532 Background: Metaplastic breast cancer (MBC) is a rare, aggressive variant that is often triple negative (TN). Current guidelines recommend use of standard receptor-based treatment for MBC despite evidence of chemoresistance. We sought to compare treatment patterns and outcomes of MBC and non-MBC. Methods: Women age > 18 with stage I-III MBC and non-MBC histology diagnosed from 2010-2013 were identified in the National Cancer Database. Kaplan Meier and multivariate Cox proportional hazards models were used to estimate MBC association with overall survival (OS).
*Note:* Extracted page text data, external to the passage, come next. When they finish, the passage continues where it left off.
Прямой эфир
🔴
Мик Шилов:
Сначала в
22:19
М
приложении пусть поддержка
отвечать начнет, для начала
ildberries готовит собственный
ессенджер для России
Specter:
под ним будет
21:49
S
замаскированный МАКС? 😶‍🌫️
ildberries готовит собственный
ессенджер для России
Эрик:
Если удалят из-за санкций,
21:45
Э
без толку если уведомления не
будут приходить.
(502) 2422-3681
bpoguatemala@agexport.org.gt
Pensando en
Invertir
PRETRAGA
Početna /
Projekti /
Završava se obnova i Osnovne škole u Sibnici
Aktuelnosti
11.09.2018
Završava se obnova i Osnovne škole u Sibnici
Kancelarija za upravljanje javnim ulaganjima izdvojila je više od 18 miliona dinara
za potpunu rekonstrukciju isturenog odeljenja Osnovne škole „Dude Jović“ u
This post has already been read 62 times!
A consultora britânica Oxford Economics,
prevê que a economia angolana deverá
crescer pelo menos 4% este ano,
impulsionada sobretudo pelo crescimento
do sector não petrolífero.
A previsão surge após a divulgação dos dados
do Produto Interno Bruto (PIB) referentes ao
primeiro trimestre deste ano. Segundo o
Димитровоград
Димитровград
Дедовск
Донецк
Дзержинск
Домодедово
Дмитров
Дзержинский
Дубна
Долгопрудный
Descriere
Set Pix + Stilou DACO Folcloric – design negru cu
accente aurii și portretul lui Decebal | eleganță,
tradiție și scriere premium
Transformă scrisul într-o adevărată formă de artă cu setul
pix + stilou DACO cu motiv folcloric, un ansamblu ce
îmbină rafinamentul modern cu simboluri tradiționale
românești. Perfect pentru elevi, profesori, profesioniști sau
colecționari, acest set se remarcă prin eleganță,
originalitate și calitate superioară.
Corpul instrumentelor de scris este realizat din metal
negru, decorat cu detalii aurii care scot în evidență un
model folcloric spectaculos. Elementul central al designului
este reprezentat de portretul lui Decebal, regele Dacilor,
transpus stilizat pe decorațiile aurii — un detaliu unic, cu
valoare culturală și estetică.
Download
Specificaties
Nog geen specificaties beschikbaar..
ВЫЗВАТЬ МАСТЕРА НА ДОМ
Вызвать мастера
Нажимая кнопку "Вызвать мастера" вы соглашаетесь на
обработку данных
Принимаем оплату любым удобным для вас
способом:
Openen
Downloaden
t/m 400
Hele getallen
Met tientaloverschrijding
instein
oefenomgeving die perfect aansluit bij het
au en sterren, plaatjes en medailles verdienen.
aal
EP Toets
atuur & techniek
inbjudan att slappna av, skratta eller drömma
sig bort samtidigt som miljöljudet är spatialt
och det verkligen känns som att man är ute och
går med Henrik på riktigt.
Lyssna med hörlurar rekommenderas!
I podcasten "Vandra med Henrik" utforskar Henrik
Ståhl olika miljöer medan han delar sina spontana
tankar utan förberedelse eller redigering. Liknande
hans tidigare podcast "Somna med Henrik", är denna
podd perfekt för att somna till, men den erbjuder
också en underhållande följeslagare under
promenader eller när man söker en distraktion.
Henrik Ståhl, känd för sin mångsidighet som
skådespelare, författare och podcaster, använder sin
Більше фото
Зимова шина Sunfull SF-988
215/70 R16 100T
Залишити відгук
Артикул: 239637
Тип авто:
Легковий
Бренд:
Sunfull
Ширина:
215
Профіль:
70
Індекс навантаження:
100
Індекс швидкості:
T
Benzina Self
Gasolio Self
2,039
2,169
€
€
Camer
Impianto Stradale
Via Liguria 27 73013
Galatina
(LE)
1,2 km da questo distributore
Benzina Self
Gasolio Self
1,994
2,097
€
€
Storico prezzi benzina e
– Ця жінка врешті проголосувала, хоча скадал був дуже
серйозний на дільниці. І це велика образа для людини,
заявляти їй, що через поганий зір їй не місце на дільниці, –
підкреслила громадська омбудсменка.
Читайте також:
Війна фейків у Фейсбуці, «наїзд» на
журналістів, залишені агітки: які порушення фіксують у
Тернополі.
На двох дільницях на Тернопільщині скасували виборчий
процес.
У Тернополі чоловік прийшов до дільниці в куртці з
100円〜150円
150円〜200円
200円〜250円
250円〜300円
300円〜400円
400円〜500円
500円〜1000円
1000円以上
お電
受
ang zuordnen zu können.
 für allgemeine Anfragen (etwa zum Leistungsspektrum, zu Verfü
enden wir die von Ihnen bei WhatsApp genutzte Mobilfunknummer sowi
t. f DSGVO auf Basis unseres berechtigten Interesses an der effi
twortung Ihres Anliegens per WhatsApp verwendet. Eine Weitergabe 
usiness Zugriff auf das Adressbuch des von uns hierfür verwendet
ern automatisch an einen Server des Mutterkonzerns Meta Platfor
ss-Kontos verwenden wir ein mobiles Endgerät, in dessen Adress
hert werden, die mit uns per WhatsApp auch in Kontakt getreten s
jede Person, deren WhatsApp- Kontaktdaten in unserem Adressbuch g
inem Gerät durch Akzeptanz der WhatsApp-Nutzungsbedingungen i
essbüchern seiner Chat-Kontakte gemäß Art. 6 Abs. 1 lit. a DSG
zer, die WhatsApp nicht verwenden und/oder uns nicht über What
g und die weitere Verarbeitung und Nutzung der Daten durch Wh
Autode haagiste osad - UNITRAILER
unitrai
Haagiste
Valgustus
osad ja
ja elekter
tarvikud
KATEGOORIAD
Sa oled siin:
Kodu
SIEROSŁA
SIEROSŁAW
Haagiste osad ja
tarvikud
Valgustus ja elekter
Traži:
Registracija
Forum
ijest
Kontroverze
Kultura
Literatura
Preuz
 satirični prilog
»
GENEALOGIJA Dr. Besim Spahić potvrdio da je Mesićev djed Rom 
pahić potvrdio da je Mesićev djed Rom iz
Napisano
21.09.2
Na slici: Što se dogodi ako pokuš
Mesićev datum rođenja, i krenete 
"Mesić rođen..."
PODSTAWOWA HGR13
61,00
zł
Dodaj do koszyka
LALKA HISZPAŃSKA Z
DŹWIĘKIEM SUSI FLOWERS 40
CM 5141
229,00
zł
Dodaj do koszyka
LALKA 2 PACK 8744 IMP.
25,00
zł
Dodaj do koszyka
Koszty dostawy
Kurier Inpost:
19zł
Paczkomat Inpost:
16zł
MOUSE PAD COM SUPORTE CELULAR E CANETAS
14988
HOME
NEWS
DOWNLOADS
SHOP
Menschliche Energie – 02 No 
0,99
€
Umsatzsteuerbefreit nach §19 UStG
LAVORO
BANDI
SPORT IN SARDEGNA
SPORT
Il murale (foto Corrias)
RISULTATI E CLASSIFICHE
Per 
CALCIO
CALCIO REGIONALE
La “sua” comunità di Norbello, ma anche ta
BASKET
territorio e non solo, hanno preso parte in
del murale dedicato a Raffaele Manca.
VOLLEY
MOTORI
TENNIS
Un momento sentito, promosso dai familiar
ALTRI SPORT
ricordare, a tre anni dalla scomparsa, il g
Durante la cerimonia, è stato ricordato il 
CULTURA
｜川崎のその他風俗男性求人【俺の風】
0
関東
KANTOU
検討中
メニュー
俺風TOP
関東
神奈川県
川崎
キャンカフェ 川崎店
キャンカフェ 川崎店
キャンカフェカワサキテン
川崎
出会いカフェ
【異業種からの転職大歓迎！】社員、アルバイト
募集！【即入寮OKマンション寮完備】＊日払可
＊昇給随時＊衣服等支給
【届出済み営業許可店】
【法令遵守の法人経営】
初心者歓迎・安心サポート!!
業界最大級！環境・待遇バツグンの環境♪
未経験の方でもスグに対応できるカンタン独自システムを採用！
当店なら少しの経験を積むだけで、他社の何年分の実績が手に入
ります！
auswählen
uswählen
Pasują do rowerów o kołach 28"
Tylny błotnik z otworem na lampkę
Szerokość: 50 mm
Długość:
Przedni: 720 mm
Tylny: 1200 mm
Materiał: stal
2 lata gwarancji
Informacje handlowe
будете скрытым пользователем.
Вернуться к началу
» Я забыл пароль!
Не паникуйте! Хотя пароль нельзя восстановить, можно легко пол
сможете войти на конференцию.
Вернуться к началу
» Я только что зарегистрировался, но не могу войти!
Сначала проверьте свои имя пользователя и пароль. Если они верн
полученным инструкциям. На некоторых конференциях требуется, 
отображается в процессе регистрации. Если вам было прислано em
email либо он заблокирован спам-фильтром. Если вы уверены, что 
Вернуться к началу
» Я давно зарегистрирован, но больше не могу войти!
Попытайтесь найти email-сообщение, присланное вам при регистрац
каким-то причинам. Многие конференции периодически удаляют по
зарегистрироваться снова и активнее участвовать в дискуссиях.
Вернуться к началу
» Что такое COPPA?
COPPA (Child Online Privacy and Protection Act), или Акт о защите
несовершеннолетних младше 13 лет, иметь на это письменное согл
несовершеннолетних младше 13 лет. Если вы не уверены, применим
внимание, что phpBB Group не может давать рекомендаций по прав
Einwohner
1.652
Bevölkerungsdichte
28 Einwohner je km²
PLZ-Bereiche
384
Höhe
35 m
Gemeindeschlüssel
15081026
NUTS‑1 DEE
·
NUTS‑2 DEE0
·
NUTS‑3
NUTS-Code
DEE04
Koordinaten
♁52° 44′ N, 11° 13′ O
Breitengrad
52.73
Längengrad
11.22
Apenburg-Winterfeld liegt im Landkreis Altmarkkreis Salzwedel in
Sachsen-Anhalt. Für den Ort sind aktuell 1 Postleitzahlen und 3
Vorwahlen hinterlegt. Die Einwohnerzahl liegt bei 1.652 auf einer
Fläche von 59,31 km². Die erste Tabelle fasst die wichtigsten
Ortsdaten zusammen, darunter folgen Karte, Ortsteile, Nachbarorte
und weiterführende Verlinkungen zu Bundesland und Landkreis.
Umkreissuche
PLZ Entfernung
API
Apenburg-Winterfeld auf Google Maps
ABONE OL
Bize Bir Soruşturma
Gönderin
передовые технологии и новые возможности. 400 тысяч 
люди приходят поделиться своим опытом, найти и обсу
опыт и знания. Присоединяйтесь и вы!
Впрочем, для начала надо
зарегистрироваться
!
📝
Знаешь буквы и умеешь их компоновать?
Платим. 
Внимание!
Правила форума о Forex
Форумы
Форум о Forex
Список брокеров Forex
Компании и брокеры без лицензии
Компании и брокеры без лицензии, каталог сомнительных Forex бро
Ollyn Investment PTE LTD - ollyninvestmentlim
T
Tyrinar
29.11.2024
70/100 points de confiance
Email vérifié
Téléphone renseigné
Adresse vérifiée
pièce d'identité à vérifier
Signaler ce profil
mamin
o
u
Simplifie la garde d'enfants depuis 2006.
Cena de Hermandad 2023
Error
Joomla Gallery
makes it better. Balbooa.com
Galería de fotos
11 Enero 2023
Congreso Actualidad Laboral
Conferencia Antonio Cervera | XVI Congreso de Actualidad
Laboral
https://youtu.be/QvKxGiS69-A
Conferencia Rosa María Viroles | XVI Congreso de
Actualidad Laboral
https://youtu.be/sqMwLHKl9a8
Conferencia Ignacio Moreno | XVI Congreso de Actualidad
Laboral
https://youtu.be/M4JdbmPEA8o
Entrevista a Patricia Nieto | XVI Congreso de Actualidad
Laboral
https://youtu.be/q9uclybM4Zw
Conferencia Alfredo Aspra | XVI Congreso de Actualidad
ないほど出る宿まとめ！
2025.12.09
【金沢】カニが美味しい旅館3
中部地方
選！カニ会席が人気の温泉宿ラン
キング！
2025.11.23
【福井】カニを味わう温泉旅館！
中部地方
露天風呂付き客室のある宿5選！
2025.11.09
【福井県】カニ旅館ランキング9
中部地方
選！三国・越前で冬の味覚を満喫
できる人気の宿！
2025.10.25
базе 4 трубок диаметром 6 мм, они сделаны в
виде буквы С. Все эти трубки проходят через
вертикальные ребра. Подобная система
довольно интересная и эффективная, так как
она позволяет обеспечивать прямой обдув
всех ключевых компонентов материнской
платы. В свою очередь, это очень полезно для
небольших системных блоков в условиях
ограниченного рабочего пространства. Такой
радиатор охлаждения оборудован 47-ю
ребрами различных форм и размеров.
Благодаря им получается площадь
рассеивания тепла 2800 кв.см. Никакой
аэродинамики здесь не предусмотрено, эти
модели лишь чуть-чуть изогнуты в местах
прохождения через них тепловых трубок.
Subgroup analyses were conducted for (1) MBC patients only and (2) TN MBC and TN non-MBC patients. Results: 2451 MBC and 568,057 non-MBC patients were included. 70.3% of MBC were TN vs 11.3% of non-MBC (p < 0.001). 19.2% of MBC were luminal (i.e., ER+ and/or PR+, and HER2-). MBC presented with higher clinical T stage (cT4: 5.4% vs 1.8%) and grade (grade 3: 72.1% vs 29.7%) but was less frequently node-positive (19.1% vs 29.7%, all p < 0.001). A higher proportion of MBC patients were treated with mastectomy (59.0% vs 44.9%), axillary dissection (ALND, 35.2% vs 32.2%), and chemotherapy (74.1% vs 43.1%, all p≤0.001). 5-year OS was reduced among MBC vs non-MBC patients for both the entire cohort (72.7% vs 87.5%) and the TN-only analysis (71.1% vs 77.8%, both log-rank p < 0.001). Among MBC cases, TN subtype was not associated with worse OS than the luminal subtype (HR 1.16, p = 0.28). Chemotherapy (HR 0.69, p = 0.004) and/or radiotherapy (HR 0.52, p < 0.001) improved OS in MBC, and the proportional benefit of chemotherapy did not vary with pathological T or N stage (interaction p > 0.05 for both). Among TN patients, a higher proportion of TN MBC patients underwent mastectomy (58.4% vs 49.5%, p < 0.001), but in contrast to the full cohort, a lower proportion of TN MBC patients received chemotherapy (76.6% vs. 78.7%, p = 0.008) and ALND (35.2% vs. 38.2%, p = 0.01) vs TN non-MBC patients. Conclusions: MBC had worse OS vs non-MBC, and unlike other histologies, outcome was not driven by receptor status. Multimodal therapy improved outcomes. Further investigation into MBC tumor biology and the development of MBC-specific guidelines could potentially improve treatment standardization and outcomes.